Do I think most UK or EU citizens will have a problem entering the US? Not at all, it is easy for the huge majority. I think the OP will breeze right through. All I'm saying is that it is not 100% guaranteed. If you have a permanent residence and regular employment or financial security you're pretty much a shoe-in. If not, it may depend. 




Mainecoons said:


> If you were a Mexican citizen it is a whole lot harder.


Oh, yes indeed it is!


----------



## dimsi (Dec 2, 2010)

Hi! I am a mexican and french citizen and have gone into the US through the Mexican and Canadian land borders with no problems as a french citizen since I would need a visa using my mexican passport.

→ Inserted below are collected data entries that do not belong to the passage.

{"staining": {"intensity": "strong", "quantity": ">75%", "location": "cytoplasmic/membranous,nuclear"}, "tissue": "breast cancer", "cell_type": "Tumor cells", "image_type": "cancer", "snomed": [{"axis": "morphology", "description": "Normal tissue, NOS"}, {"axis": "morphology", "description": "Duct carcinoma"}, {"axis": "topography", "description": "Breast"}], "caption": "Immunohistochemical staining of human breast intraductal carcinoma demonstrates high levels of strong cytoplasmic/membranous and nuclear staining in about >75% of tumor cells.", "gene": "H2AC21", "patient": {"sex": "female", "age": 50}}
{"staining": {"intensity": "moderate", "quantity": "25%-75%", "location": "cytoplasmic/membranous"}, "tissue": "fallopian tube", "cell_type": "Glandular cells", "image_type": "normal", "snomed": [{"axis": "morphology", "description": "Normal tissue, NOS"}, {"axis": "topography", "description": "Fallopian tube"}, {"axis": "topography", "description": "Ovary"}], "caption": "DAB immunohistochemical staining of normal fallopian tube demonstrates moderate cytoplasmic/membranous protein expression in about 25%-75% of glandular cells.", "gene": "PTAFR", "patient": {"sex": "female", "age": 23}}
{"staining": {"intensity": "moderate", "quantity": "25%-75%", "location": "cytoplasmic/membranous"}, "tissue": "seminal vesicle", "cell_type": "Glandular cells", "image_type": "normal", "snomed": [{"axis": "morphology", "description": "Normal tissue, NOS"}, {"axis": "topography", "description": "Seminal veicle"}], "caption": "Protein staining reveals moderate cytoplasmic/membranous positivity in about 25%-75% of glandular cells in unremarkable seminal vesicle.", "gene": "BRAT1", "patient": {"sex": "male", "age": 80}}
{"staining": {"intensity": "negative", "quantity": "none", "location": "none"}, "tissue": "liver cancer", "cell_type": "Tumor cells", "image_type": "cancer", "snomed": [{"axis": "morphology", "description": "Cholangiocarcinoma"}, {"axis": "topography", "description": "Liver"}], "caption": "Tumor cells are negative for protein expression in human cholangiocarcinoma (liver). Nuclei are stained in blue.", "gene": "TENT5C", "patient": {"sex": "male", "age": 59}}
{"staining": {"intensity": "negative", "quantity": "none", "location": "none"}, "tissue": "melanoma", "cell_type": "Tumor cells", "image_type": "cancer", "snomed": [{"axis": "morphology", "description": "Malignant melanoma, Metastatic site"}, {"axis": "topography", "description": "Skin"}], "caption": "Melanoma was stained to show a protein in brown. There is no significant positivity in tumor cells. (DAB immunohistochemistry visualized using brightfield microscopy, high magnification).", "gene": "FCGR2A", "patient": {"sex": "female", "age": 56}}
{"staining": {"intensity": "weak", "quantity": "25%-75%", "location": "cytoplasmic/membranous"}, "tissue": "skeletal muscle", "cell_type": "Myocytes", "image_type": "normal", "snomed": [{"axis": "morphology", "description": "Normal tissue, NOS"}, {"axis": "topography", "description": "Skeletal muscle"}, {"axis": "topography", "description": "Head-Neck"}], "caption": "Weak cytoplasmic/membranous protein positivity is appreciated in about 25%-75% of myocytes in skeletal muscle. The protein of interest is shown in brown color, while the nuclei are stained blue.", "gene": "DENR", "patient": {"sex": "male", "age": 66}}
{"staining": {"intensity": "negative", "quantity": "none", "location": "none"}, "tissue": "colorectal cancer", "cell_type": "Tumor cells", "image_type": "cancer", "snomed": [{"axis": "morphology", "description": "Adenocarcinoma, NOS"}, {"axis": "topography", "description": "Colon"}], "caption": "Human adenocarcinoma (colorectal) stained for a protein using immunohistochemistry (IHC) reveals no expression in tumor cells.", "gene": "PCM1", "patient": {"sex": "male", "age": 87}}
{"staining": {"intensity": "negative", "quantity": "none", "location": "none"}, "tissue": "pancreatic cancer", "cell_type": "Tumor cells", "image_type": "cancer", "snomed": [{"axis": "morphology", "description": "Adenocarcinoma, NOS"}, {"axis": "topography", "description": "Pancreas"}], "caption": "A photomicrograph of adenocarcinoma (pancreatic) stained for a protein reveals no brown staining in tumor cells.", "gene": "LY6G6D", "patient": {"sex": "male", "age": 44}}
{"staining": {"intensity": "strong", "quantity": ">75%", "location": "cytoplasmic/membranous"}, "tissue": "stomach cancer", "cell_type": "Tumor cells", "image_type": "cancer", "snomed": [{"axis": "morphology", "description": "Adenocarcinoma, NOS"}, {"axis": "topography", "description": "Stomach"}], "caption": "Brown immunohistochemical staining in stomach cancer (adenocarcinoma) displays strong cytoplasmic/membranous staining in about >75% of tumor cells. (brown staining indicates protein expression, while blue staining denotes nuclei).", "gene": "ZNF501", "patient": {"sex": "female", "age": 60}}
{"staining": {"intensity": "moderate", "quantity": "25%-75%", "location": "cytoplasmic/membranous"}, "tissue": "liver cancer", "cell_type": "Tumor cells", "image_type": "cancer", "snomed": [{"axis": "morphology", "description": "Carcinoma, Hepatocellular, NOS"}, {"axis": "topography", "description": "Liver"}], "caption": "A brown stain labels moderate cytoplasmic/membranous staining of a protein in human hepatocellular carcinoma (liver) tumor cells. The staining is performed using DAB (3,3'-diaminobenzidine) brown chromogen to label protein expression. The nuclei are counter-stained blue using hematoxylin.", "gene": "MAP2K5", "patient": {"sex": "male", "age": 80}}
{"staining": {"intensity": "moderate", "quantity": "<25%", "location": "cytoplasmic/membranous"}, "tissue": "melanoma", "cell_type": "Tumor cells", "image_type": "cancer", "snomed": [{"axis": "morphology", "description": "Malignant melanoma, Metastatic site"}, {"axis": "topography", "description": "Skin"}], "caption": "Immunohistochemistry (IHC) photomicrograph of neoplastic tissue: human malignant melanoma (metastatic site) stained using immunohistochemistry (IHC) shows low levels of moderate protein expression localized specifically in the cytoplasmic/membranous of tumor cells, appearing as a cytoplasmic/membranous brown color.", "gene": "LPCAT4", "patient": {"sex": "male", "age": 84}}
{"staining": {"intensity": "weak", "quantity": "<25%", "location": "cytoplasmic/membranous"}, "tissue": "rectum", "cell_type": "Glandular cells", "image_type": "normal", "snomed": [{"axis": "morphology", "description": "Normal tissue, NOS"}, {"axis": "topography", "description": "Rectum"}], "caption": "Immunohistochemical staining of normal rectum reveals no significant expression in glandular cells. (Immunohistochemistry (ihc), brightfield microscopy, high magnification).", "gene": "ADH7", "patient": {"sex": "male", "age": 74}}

Granted, they do ask where you're going, etc but as long as you explain your situation (work in Mty, want to go to the us for the weekend) it shouldn't be a problem. 

Of course, like the previous post stated, you're not guaranteed entry even if you're from a visa waiver country - it just gives you a right to apply for entry. Then again, every single foreigner is in the same situation at the entry points (mexicans with usa visas, etc)

Do expect to have to get out of your car and get in line like the rest of the Mexican citizens who are coming in and need a permit if going past the border cities. We had to get the green visa waiver form validated, pictures taken, etc. This can take time if there's a lot of people for example on long weekends or special holidays where many people travel.

Just in case I would take your mexican work visa, work contract, paychecks, housing lease or other as proof of your stay in Mty but I wouldn't be too worried.


----------